American seafood company

Acme Smoked Fish Corp. is the largest producer of smoked salmon in North America, and is also a manufacturer and seller of pickled herring and other smoked and cured seafood products. Acme Smoked Fish has US-based facilities located in New York City, Massachusetts, North Carolina, and Florida, as well as international locations in Chile and Denmark. Acme Smoked Fish Corp. is a privately held, family-owned company, that has been headquartered in the Greenpoint neighborhood of Brooklyn since 1954.

== History ==
Harry Brownstein founded what would eventually become Acme Smoked Fish in 1906, shortly after emigrating from Russia. In Brownstein's early days buying and selling smoked fish in Brooklyn, he did so from a horse-drawn wagon throughout several Brooklyn neighborhoods before setting up a brick-and-mortar location in the Brownsville neighborhood during the 1930s. In 1941, Rubin Caslow of Arcee Sales, a prominent smoked fish seller in Brooklyn at the time, joined Harry Brownstein's smoked fish company after marrying Charlotte Brownstein, the daughter of Harry Brownstein. In 1954, Acme Smoked Fish was officially incorporated and began manufacturing in Greenpoint, Brooklyn, the company's current international headquarters.

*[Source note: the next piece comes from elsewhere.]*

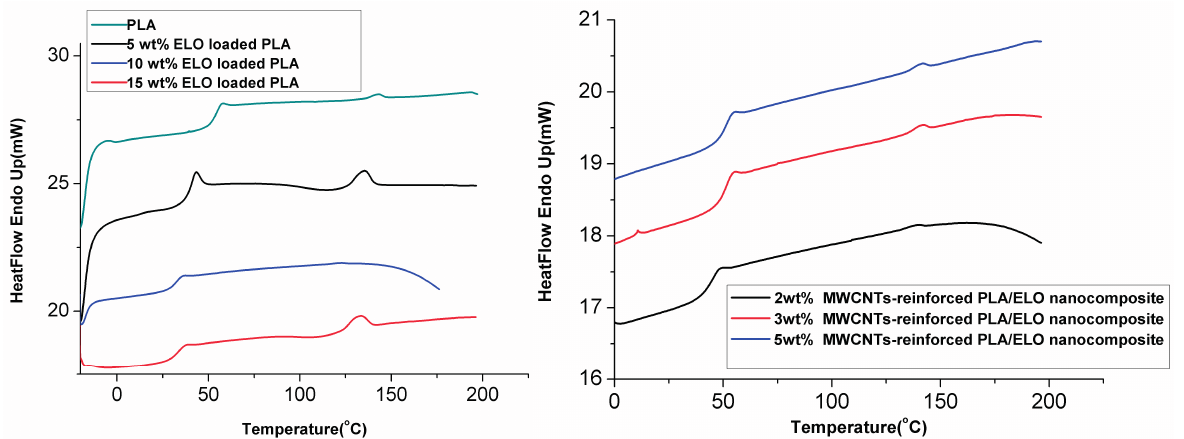
Figure 3. Differential Scanning Calorimetry (DSC) thermograms of ELO plasticized PLA, and MWCNTs-reinforced PLA/ELO nanocomposites.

In 1966, Acme's Brooklyn facility had to be rebuilt after a major fire destroyed the plant. Soon after the reconstruction of the facility the company began its pickled herring division. In 1969, Acme Smoked Fish founder Harry Brownstein died, leaving the company to his sons Joseph and Morton Brownstein and son-in-law Rubin Caslow. In 1975, to accommodate growth and increasing production requirements, Acme purchased the building next door to their Brooklyn facility, bringing the company to occupy a full New York City block.

In 1970 and 1972, respectively, Robert and Eric Caslow joined Acme Smoked Fish as the company's third generation of owner operators. In 1978 Acme Smoked Fish introduced its first commercial line of consumer packaged good smoked salmon and lox products.

Acme Smoked Fish acquired another company for the first time in 2007 with the purchase of Great American Smoked Fish of Pompano Beach, Florida, establishing a new headquarters for Acme Smoked Fish of Florida, LLC, which began as a regional distribution center in 2005. In 2015, Acme opened the largest smoked salmon facility in the United States in Wilmington, North Carolina. Also in 2015, the company opened Acme Chile in Puerto Montt, Chile, making Acme Smoked Fish Corp. multinational for the first time in the company's history.

In 2019, Acme Smoked Fish acquired Spence & Co. Ltd. of Brockton, Massachusetts. In 2020, Acme made another acquisition in the form of a majority stake in Norlax A/S, a producer of smoked fish products based in Outrup, Denmark. Currently, Acme Smoked Fish is managed by its fourth generation of owner operators, Adam Caslow, David Caslow, and Emily Caslow.

== In popular culture ==
Acme Smoked Fish partnered with New York City-based Zucker's Bagels in 2018 in an attempt to make the world's largest bagel, cream cheese, and smoked salmon sandwich. The final product weighed 213 pounds. The attempt was featured on Inside Edition, but was never certified as a world record by Guinness World Records.